The church was closed, so we could not enter, but we paused to admire the sculpture of the Saint at the top of the stairs. I must say, that after visiting the intimate chapel where she lies, I did not want to celebrate her life in a more grand fashion!
Down by the Río Tormes, the highway bridge crosses the river on the west side of town, shown below. This is the route we were going to take the next day, to continue our walking pilgrimage from Alba de Tormes to Salamanca, where it is easy to connect to the Via de la Plata from there. Please click here to see our onward journey and how the two cities are easily connected on the Camino Natural Vía de la Plata!
We had one more sight that we wanted to squeeze into our day, and it required a short, steep climb back up the high hill of Alba de Tormes, to the Castillo-Palacio de los Duques de Alba.
Originally a fortress containing six towers, to protect the dukes and the people of Alba, only one now remains.
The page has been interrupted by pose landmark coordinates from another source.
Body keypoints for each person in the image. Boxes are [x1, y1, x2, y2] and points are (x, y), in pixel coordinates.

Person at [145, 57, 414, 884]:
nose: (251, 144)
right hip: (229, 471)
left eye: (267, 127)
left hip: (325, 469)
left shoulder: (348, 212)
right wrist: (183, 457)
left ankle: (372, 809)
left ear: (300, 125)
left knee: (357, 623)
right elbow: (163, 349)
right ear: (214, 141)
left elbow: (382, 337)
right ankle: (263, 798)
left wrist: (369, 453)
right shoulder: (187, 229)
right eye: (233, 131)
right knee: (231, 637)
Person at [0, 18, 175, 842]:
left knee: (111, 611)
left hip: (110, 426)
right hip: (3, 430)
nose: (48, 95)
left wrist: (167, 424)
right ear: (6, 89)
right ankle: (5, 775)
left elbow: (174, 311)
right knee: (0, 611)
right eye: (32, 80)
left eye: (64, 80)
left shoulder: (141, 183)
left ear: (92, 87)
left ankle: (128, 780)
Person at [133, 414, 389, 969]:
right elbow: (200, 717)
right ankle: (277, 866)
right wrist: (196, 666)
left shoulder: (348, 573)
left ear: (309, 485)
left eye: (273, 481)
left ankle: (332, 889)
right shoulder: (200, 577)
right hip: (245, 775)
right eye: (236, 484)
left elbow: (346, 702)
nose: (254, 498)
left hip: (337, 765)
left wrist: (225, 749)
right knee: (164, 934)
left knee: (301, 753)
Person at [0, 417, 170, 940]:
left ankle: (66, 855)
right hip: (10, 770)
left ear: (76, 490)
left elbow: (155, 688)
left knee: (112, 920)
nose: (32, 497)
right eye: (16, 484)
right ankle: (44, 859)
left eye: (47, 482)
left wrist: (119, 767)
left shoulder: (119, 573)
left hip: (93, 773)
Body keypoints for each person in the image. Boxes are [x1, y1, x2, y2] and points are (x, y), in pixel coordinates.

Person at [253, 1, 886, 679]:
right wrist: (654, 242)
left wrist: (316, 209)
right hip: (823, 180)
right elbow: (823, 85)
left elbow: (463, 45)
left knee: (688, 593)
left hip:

The complex was excavated in 1991 and contains several museum rooms.
But the best is the view from the top! Here I am in the late afternoon sunlight, enjoying it immensely! It was a lovely way to end the long pilgrimage day and contemplate the day to come.
And thus ends our official and highly successful pilgrimage, on the Camino Teresiano from Ávila to Alba de Tormes. Despite the long day and the pain in my left knee, that required for me to hobble a bit up/down stairs, I would heartily say that this pilgrimage was worth it!
As we reflect on St. Teresa and her earthly journey, our journey through life pales in comparison. Our pilgrimage in her footsteps, while not earth-shattering nor life-changing, was nonetheless enormously uplifting and soul-validating. We felt happy, content and complete with our own current spiritual journey through life in that moment and for days to come.
Our ongoing challenge is to continue on our personal pilgrimage, where the outward, physical journey can allow for the inward, mystical journey, as St. Theresa directs. And maybe, just maybe, walking in her physical footsteps helped us to go deeper indeed, into our own interior castles. It sure felt that way!
May your own pilgrimage from Ávila to Alba de Tormes, from the cradle to the grave of St. Teresa of Jesus, take you ever nearer to your own Interior Castle, and that much closer to heaven, both here on earth and for your future home! Ultreia!